Prentice said the last efforts to negotiate a deal came "a mite bit late."

"We wasted this entire session," she said. "(Bennett) deserves better than that and the state deserves better from us. Sacrificing 5,800 permanent jobs is a very big deal."
"What is the deadline? How flexible can we be? What are his commitments, legally, to the NBA? That's what we are going to explore," Prentice added.

According to a report in The Seattle Times: a clause in the purchase contract Bennett signed in July for the team states that if a new arena in the Seattle area is not agreed upon by Oct 31, 2007, the team could move to Oklahoma City, home to Bennett and his investment group.

Bennett has said the Sonics would play at least one more season in KeyArena even though the team is contractually obligated to play there until 2010.

To move by the start of the 2008-09 season, Bennett would have to petition the NBA by March 1, according to NBA rules.

Even if they want to pull up stakes, the Sonics are bound to KeyArena and the city of Seattle with a lease agreement that runs through 2010. If the new owners were to seek to end their lease early, they'd have to negotiate a buyout with the city.

"We have a lease through the 2010 season and it's enforceable and we expect the Sonics to honor it," Deputy Mayor Tim Ceis told The Seattle Times. "If the Sonics want to do something else they have not contacted us in that regard and we would have to be made whole."

How much would that cost, "that would be subject to negotiations should they approach us," Ceis said.

"This is all speculative. ... We have not had any contact with the Sonics organization in quite some time."

Seattle's Finance Director Dwight Dively said getting out of the lease could be costly for the Sonics.

"Our view is that we have an absolute guarantee that they will be here through the end of our lease and if they wanted to leave before that we would demand substantial financial damages," Dively said in a Seattle Times report.

How serious were the Sonics about a new arena in Renton, Washington? The Seattle Sonics & Storm opened an Information Center in downtown Renton in late March. The new Information Center is located at 232 Burnett Avenue South, less than a mile from the proposed site of the new King County Events Center. The Center was opened with a ribbon cutting ceremony organized by the Renton Chamber of Commerce. Renton city and business leaders were present to celebrate the opening and welcome the Sonics & Storm. More than 100 Sonics & Storm staff also participated in the ceremony. Needless to say the future of that off ice is very much in doubt as is the Sonics long-term future in the Seattle area.

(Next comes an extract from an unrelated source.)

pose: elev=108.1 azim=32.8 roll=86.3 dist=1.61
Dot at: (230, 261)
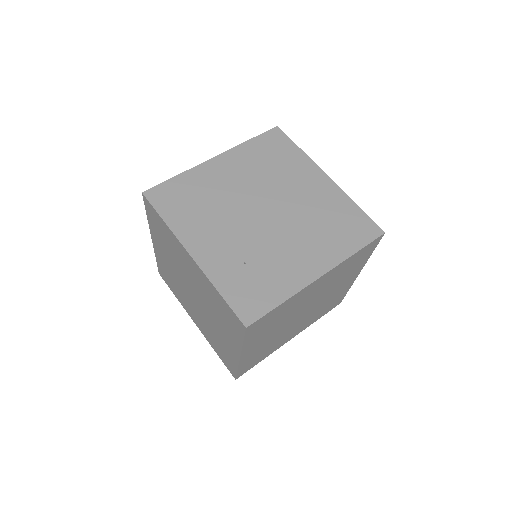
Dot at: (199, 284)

NBA commissioner David Stern has remained tight-lipped about Monday night’s decision but did share these thoughts last week about the Sonics.

“We’re cautiously optimistic in terms of where things stand at the state level. I know time is getting short. The legislature adjourns April 22, and we’re hoping that there will be a vote prior to that point to authorize King County to utilize some of the tax revenues requested so as to fund a new arena. In the meantime, Clay Bennett is working hard with the City of Renton to secure a site. We were obviously pleased to hear that an agreement in principle has been reached with the people who own rights to the Boeing property that they are targeting for the possible arena site. And so, there is a long way to go still, in Seattle, but Clay has done some terrific work and ultimately the politicians and the people will speak to this.”

The Sonics close their 2006-07 season tonight at Seattle’s KeyArena with a game against the Dallas Mavericks. With a 31-50 record the Sonics are looking at playing for nothing more than Ping-Pong tonight. Is tonight the last Sonics game in Seattle? Or will Clay Bennett exercise the escape clause in his lease and play one more year in Seattle? And if Bennett decides to play at least one more year in Seattle does that leave the possibilities Washington state politicians might reconsider their funding decision at a later date.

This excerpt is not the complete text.